أَعُوذُ بِاللَّهِ مِنَ الشَّيْطَانِ الرَّجِيمِ
فَكُلُوْا مِمَّا غَنِمْتُمْ حَلٰلاً طَيِّبًا ۖ وَّا تَّقُوا اللّٰهَ ۗ اِنَّ اللّٰهَ غَفُوْرٌ رَّحِيْمٌ
“Maka, makanlah dari sebagian rampasan perang yang telah kamu peroleh itu, sebagai makanan yang halal lagi baik, dan bertakwalah kepada Allah. Sungguh, Allah Maha Pengampun, Maha Penyayang.” (QS. Al-Anfal 8: Ayat 69)

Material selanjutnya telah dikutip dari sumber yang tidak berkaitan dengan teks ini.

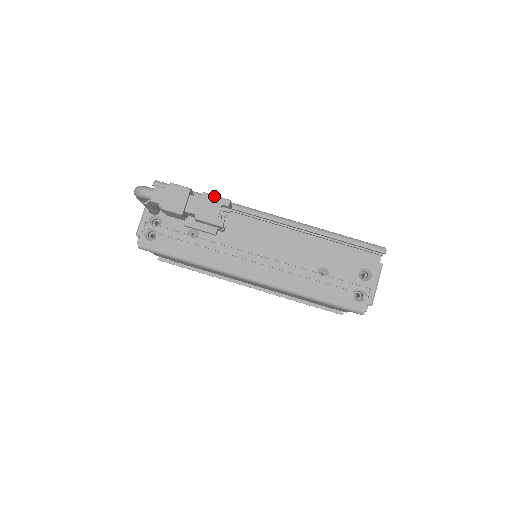
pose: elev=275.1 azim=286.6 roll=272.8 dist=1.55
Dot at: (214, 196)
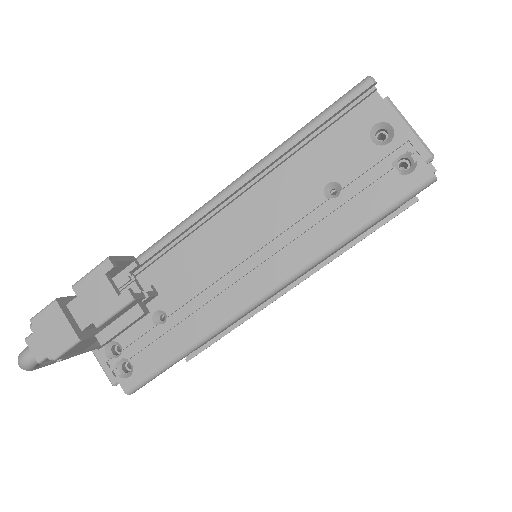
Dot at: (86, 276)
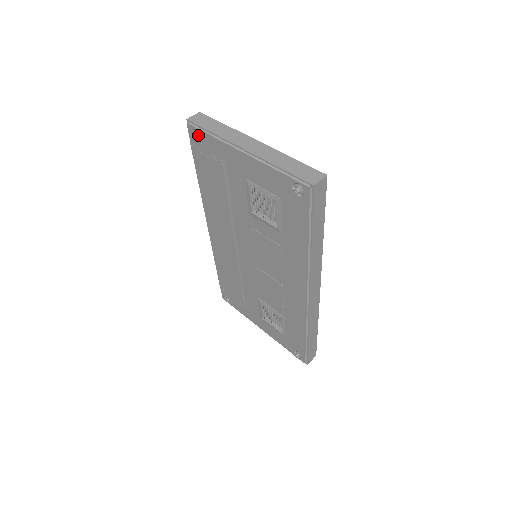
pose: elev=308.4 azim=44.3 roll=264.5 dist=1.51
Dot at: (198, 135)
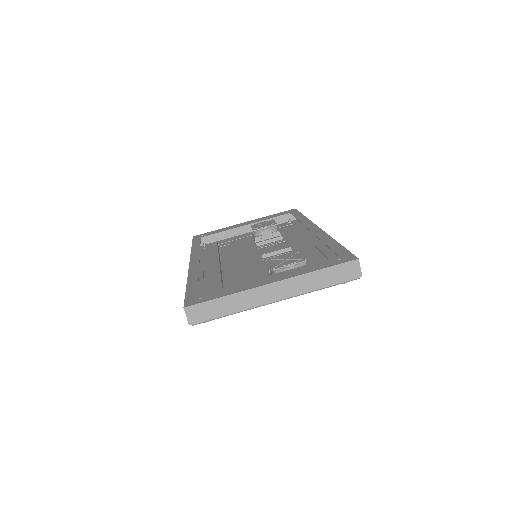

Harta rampasan perang adalah harta yang halal dan baik
Dalam tafsir lengkap Kementrian Agama RI; Allah Maha Pengampun lagi Maha Penyayang terhadap hamba- hamba-Nya, maka dengan sifat mulia ini Allah mengampuni dan tidak menimpakan siksaan kepada kaum Muslimin, bahkan memberikan hak kepada mereka untuk memakan dan memiliki harta rampasan yang didapat dalam peperangan termasuk uang tebusan itu sebagaimana tersebut dalam riwayat berikut ini:
Diriwayatkan bahwa pada mulanya kaum Muslimin tidak mau mempergunakan harta tebusan yang dibayar oleh kaum musyrikin, karena takut akan tersalah lagi apabila belum ada wahyu yang mengizinkan mereka memanfaatkannya, maka turunlah ayat ini. Ini adalah suatu bukti lagi bagi mereka atas rahmat dan kasih sayang Allah kepada mereka. Sesudah mereka melakukan kesalahan, mereka diampuni dan dibebaskan dari siksaan atas kesalahan itu, kemudian diizinkan pula memakan dan memiliki hasil dari tindakan salah itu, yaitu uang tebusan yang mereka terima dari para tawanan. Allah menegaskan bahwa harta yang didapat dari penebusan tawanan itu adalah halal dan baik, bukan seperti daging babi dan bangkai. Kemudian Allah menyuruh mereka agar selalu bertakwa kepada-Nya dengan mengerjakan segala perintah-Nya dan menjauhi semua larangan-Nya, karena Dialah Yang Maha Pengampun dan Maha Penyayang.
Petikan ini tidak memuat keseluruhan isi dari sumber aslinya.